Christmas Market Style Glühwein is a festive staple. With its gentle spice, delicate sweetness, and warming nature, a true Christmas Market experience is not without a steaming cup of Glühwein to keep your chilly hands warm.
The recipe used throughout Switzerland/Germany/Austria does vary slightly, with each person having their preferred method, but largely the recipe is simple and doesn’t contain any spirits.
Typically, the only alcohol is the wine itself.
Also, star anise is rarely in an authentic Glühwein recipe, which I was surprised to learn as there is star anise pictured in most of the Glühwein recipes I see on Pinterest.
To develop my recipe, I wanted to do as much research as possible about what really goes into Glühwein from some German recipes.
This definitely put my German to the test haha!
The most common spices used are cinnamon (in stick form), cloves, and allspice.
Allspice is actually a spice in its own right, not a blend of spices as the name suggests.
Allspice berries are dried berries from a plant that comes from Jamaica, and have a flavor similar to nutmeg and cloves.
In German these are called “Nelkenpfeffer.” This recipe uses the actual berries to infuse the Glühwein rather than using the ground version.

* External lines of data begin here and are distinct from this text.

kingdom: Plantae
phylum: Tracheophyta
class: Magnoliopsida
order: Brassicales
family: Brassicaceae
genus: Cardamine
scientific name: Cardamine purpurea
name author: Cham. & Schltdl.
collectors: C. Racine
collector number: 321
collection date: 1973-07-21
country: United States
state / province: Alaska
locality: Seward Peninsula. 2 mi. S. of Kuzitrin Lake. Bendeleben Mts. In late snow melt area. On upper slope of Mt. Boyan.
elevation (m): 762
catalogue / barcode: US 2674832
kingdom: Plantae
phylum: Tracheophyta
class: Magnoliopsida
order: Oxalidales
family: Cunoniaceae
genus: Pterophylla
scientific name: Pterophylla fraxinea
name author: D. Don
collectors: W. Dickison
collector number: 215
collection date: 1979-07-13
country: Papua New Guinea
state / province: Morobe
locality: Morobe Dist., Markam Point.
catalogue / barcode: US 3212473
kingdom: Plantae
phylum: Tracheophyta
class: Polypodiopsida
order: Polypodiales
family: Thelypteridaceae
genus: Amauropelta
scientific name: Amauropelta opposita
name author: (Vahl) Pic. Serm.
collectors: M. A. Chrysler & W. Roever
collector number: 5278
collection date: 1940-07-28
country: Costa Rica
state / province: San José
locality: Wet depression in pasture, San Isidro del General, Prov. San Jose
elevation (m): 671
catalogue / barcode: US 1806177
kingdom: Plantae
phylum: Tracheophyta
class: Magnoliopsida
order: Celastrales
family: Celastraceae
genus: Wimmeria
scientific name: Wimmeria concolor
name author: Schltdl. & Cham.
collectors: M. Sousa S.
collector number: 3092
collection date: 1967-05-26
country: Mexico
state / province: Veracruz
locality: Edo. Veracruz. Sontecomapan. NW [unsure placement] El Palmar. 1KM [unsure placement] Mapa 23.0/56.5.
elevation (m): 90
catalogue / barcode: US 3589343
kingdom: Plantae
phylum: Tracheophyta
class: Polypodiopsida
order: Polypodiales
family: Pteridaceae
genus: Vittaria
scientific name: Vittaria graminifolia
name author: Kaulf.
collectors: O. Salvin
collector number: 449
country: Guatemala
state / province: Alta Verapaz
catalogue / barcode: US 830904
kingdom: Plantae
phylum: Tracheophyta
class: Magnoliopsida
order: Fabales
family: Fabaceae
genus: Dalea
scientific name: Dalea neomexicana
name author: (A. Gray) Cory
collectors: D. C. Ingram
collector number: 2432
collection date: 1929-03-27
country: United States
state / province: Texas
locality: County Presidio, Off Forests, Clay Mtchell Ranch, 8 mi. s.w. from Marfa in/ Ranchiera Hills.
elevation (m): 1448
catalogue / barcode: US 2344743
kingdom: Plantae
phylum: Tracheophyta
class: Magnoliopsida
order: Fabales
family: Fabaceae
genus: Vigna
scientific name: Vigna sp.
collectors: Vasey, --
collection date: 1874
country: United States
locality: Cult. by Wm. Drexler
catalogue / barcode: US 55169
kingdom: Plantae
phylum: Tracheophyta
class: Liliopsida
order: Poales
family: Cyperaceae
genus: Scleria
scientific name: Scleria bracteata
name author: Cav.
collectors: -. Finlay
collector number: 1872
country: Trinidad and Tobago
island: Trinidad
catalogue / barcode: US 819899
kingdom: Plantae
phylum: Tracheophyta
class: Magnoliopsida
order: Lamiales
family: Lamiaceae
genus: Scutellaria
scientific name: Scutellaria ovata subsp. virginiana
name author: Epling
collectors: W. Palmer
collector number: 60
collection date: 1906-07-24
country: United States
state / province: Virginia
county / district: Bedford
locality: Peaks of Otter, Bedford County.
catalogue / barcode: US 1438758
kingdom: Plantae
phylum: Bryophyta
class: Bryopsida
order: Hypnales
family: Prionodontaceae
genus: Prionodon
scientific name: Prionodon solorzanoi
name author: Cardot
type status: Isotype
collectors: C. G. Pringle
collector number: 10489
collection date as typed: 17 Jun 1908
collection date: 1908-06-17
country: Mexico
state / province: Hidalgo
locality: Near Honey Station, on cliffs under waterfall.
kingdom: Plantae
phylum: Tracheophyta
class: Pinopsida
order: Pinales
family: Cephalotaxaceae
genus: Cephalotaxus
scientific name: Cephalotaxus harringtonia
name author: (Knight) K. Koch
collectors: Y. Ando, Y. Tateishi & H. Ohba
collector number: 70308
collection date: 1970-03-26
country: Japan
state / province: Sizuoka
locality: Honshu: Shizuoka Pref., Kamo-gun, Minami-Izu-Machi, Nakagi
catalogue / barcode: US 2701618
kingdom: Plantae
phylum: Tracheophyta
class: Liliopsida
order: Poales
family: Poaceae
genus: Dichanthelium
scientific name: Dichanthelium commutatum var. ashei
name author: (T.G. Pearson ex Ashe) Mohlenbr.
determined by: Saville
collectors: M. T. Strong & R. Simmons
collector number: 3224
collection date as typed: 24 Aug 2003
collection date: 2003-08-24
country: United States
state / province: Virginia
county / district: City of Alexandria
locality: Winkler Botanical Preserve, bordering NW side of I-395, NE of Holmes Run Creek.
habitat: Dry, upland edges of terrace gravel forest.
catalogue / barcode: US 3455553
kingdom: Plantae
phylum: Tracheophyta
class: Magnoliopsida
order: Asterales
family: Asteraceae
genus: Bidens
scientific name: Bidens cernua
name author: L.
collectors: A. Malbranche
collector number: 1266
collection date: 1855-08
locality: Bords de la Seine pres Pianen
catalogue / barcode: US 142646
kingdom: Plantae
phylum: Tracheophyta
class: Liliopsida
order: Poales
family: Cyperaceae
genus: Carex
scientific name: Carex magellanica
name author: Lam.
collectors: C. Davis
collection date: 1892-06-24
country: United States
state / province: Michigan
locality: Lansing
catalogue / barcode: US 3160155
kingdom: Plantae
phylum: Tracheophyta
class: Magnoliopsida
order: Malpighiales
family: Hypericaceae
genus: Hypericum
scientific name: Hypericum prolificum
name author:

I also used a lot of similar spices in these Chai Spiced cupcakes, so if you like Glühwein you will definitely like these!
Sugar and water are boiled first with all the spices and the rind of an orange and a lemon before the wine is added and heated through.
Your whole house is going to smell like a Christmas Market if you make this! It’s incredible! Best served alongside some Traditional Swiss Cheese Fondue ;)
If you’re interested in a Scandinavian version of this festive mulled wine drink, be sure to check out our Cranberry Glögg.
Glühwein (German Mulled Wine)
- 1 saucepan
- 1 seive
- 1 bottle red wine dry, such as cabernet sauvignon
- 2 cups water
- 1 cinnamon stick
- 6 whole cloves
- 4 allspice berries
- 4 tbsp. granulated sugar
- 1 orange peel with as much pith removed.
- 1 lemon peel with as much pith removed.
- Add the water, sugar, spices and the peel of the orange and lemon into a large saucepan or pot. Bring to a boil then let simmer for 20 minutes.
- Remove the rind and spices using a sieve and add the wine. Heat through until the wine is steaming but don’t let it simmer or boil.
- Either serve immediately or store the cooled Glühwein in an airtight container in the fridge and reheat in a saucepan when you want to serve. It will keep for up to 1 week in the fridge in an airtight container.